There's a scene in the movie Wag the Dog — that classic with Dustin Hoffman and Robert De Niro — where a president fabricates a war to distract from a domestic scandal. The movie came out in 1997. Seems like someone in Washington never watched it. Or watched it and thought it was an instruction manual.
Trump dropped this week that a war against Iran would be "more popular than ever" with his MAGA base.
Read that again. Slowly.
A President of the United States — the guy with his finger on the nuclear button and his hand on the lever of the world's largest economy — is essentially polling the popularity of an armed conflict in the Middle East like it's a survey about ice cream flavors.
And the market? The market heard it. It always does.
Oil Is the Thermometer That Doesn't Lie
Dow Jones futures have already started pricing in the tension. But the real show is in the price of oil.
Every time someone in a position of power opens their mouth about Iran, crude has a mini heart attack. And it's not paranoia — it's math. Iran controls the Strait of Hormuz, through which roughly 20% to 25% of all seaborne oil in the world passes. A real conflict there isn't a "market event." It's a magnitude 9 earthquake on the global supply chain.
When Soleimani was taken out in January 2020, oil jumped nearly 4% in a single session. And that was a surgical strike, not a declared war.
Now picture the full scenario.
The MAGA Base and the Real Economy
This is where things get schizophrenic.
The same base Trump says would support a war is the one that gets hit hardest by expensive gasoline. We're talking truckers, rural workers, pickup truck owners logging 300 miles a week. Oil at $90, $100, $120? That's not bullish for anyone living in the real world.
It's the oldest story in the book: the crowd cheers the fireworks until they realize the rocket landed in their own backyard.
And the Dow Jones futures know it. The American stock market has a love-hate relationship with military conflicts. In the short term, defense companies — Lockheed Martin, Raytheon, Northrop Grumman — take off. In the medium term, energy inflation eats everything alive: consumer spending, corporate margins, purchasing power.
Nassim Taleb would call this "inverted antifragility" — the system that looks strong breaks precisely because the person making the decision doesn't pay the price. Zero skin in the game.
What Investors Should Be Watching
Look, if you've got money in energy-linked commodities, in oil stocks, or even in dollar-denominated assets, this is relevant to you. This isn't just generic foreign news.

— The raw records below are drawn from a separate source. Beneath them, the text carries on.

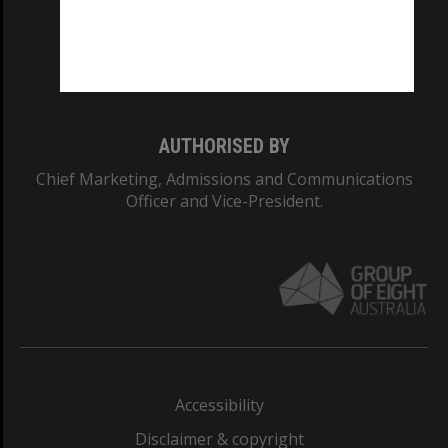
CRICOS PROVIDER NUMBER
Monash University: 00008C
Monash College: 01857J
AUTHORISED BY
Chief Marketing, Admissions and Communications
Officer and Vice-President.
Accessibility
Disclaimer & copyright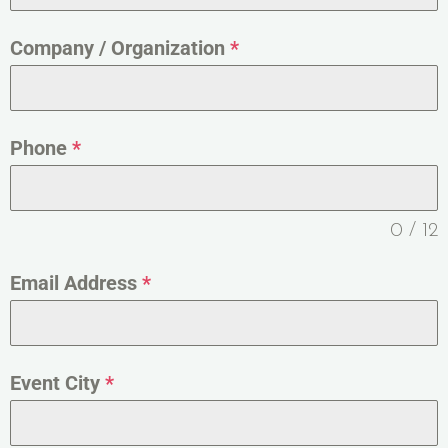
Company / Organization
*
Phone
*
0 / 12
Email Address
*
Event City
*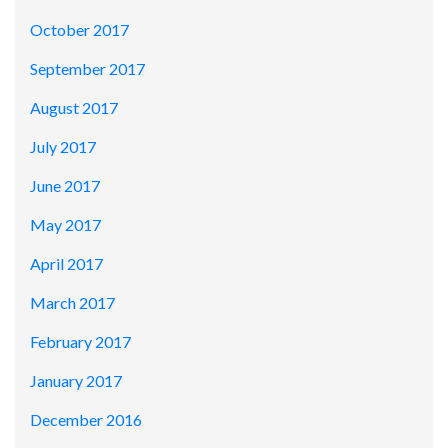
October 2017
September 2017
August 2017
July 2017
June 2017
May 2017
April 2017
March 2017
February 2017
January 2017
December 2016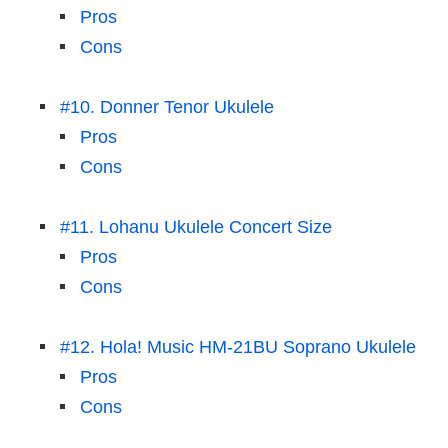
Pros
Cons
#10. Donner Tenor Ukulele
Pros
Cons
#11. Lohanu Ukulele Concert Size
Pros
Cons
#12. Hola! Music HM-21BU Soprano Ukulele
Pros
Cons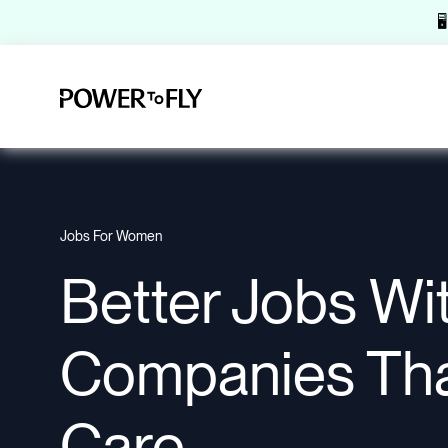

Jobs For Women
Better Jobs Wi
Companies Th
Care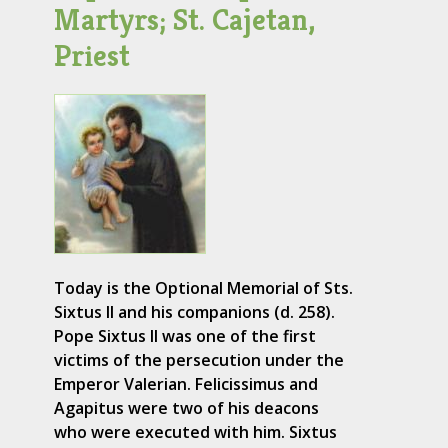
Martyrs; St. Cajetan,
Priest
Today is the Optional Memorial of Sts.
Sixtus II and his companions (d. 258).
Pope Sixtus II was one of the first
victims of the persecution under the
Emperor Valerian. Felicissimus and
Agapitus were two of his deacons
who were executed with him. Sixtus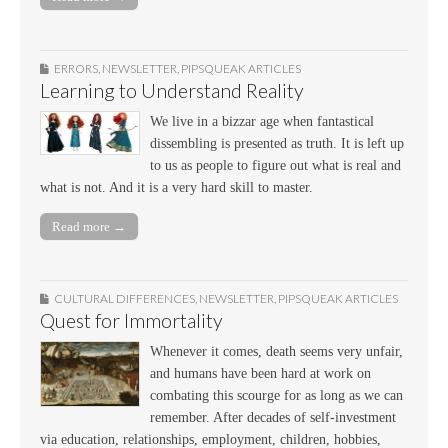
ERRORS
,
NEWSLETTER
,
PIPSQUEAK ARTICLES
Learning to Understand Reality
We live in a bizzar age when fantastical
dissembling is presented as truth. It is left up
to us as people to figure out what is real and
what is not. And it is a very hard skill to master.
Read more →
CULTURAL DIFFERENCES
,
NEWSLETTER
,
PIPSQUEAK ARTICLES
Quest for Immortality
Whenever it comes, death seems very unfair,
and humans have been hard at work on
combating this scourge for as long as we can
remember. After decades of self-investment
via education, relationships, employment, children, hobbies,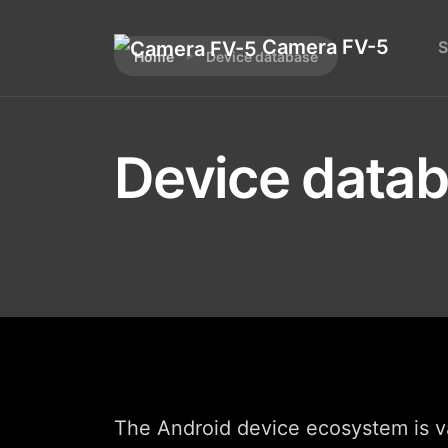
Camera FV-5
S
Home
Device database
Device data
The Android device ecosystem is va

An Iran-US conflict means:
- Oil through the roof — good for oil producers in the short term, terrible for inflation
- Stronger dollar — classic flight to safety, emerging market currencies take a beating
- Global interest rates under pressure — forget rate cuts in the US if energy prices explode
- Gold climbing — the same old safe haven whenever the world decides to play war games
Central banks around the world would have yet another problem on their plate. As if there weren't enough already.
The Rhetoric Is the Weapon
The most likely outcome — and this is where investors need to keep a cool head — is that this stays in the realm of rhetoric. Trump is a master of calculated provocation. He drops the verbal bomb, gauges the reaction, and adjusts the narrative. It's negotiation straight out of Art of the Deal, chapter "maximum pressure."
But markets don't operate on "most likely." Markets operate on probability distributions. And when the tail of the risk — the tail risk — includes a conflict in the Strait of Hormuz, the risk premium goes up for everyone.
As the great Bruce Kovner used to say: "I know where I'm getting out before I get in."
Do you? Because if Trump keeps escalating the verbal warfare and you're sitting there with no hedge, no stop-loss, no Plan B... well, then the tent catches fire with you still inside.
And this time, no amount of popcorn is gonna make you feel better.